* What to do:
Rewrite the passage on The Prestige from "The director uses costume" to "an admirable person.", putting "pistol" wherever "gun" appears.

* Quoted passage:
= = =

In the film The Prestige directed by Christopher Nolan, the combined use of film techniques such as costume and mis-en-scene, camera movement, extensive use of close up, and editing show the character development of Robert Angier. The main theme is magic and illusion but there is a sub theme which involves obsession, deceit and jealousy arising from the professional magician rivalry between Angier and Borden. The destructive power of obsession and secrecy fuels the battle as both magicians contribute their fair share to a deadly duel of one-upmanship, with disastrous results. This leads either Borden or his twin being hanged and a duplicated copy of Angier shot at the end of the film. The bullet catch scene, Angier’s “The new transported man” trick and the meeting of Lord Caldlow and Jess at Borden’s cell are three key moments in the film that show the way the character of Angier develops.

The director uses costume and mis-en-scene to create the complex character of Angier. At the bullet catch scene, Borden is performing the bullet catch when Angier comes in disguise. The director uses close up focusing on the gun which Angier is holding in his hands. The gun dominates. The camera tilts up to show Angier’s determined expression. Angier aims the gun towards Borden and asks, “what knot did you tie Borden?” The fake beard and moustache Angier is wearing as a disguise resemble the real facial hair he grows at the end of the film as Lord Caldlow. This is significant because the fake beard and moustache enables him to fake his death and frame Borden for murder. They also act as symbols and foreshadow the gradual decline of Angier as an admirable person.

= = =

[Human pose images with coordinates]
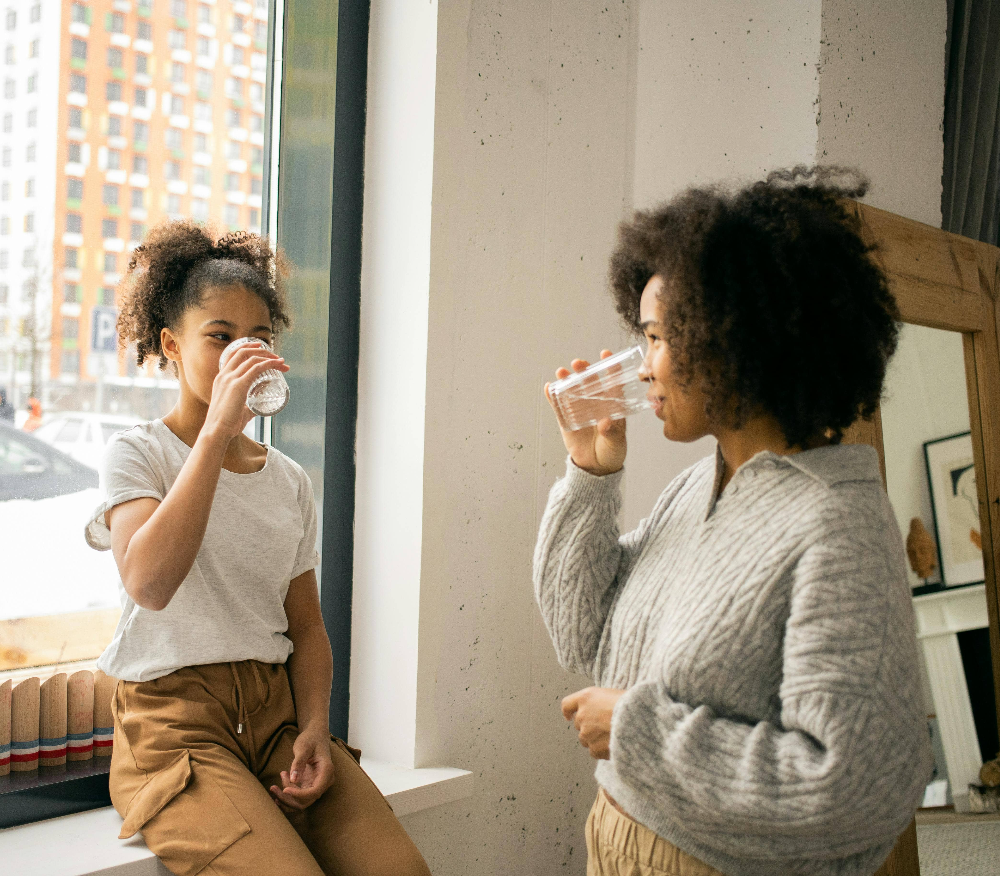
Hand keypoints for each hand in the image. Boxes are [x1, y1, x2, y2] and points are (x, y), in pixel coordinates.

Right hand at [205, 343, 288, 440]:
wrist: (216, 431)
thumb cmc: (226, 424)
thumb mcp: (237, 410)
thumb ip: (247, 407)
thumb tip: (257, 409)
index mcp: (221, 378)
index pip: (233, 355)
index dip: (247, 348)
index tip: (261, 348)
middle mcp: (224, 375)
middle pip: (243, 353)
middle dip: (262, 352)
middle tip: (277, 358)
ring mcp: (230, 379)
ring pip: (252, 359)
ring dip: (270, 358)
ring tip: (282, 363)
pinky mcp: (238, 385)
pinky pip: (256, 368)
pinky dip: (269, 364)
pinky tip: (278, 365)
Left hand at [269, 727, 334, 812]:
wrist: (315, 735)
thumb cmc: (310, 739)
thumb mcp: (303, 747)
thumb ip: (299, 763)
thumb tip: (294, 780)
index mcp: (327, 771)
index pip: (315, 791)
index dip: (299, 794)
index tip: (284, 790)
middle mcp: (325, 781)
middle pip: (307, 800)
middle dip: (289, 798)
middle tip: (273, 788)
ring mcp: (317, 784)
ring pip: (302, 802)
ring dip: (286, 799)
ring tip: (273, 787)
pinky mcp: (310, 785)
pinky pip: (299, 798)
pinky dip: (287, 796)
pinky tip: (277, 789)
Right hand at [545, 351, 626, 475]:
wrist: (596, 467)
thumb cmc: (611, 451)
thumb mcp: (615, 443)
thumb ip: (611, 432)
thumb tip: (605, 422)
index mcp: (612, 405)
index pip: (611, 383)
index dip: (610, 368)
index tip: (606, 354)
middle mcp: (595, 404)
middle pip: (589, 382)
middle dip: (583, 370)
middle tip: (578, 363)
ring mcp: (579, 410)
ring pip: (572, 391)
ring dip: (566, 380)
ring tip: (561, 372)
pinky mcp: (566, 419)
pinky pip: (558, 406)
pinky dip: (553, 396)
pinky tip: (549, 387)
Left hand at [561, 686, 624, 759]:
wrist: (639, 720)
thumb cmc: (631, 705)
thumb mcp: (611, 694)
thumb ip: (598, 702)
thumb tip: (598, 711)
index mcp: (585, 698)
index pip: (567, 704)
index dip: (568, 712)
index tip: (569, 716)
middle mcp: (582, 715)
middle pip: (579, 724)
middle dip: (589, 726)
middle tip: (605, 726)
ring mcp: (586, 733)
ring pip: (586, 739)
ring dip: (595, 738)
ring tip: (613, 735)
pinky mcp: (594, 748)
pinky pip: (594, 751)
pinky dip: (602, 750)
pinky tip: (615, 744)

= = =

* Answer for this exercise:
The director uses costume and mis-en-scene to create the complex character of Angier. At the bullet catch scene, Borden is performing the bullet catch when Angier comes in disguise. The director uses close up focusing on the pistol which Angier is holding in his hands. The pistol dominates. The camera tilts up to show Angier’s determined expression. Angier aims the pistol towards Borden and asks, “what knot did you tie Borden?” The fake beard and moustache Angier is wearing as a disguise resemble the real facial hair he grows at the end of the film as Lord Caldlow. This is significant because the fake beard and moustache enables him to fake his death and frame Borden for murder. They also act as symbols and foreshadow the gradual decline of Angier as an admirable person.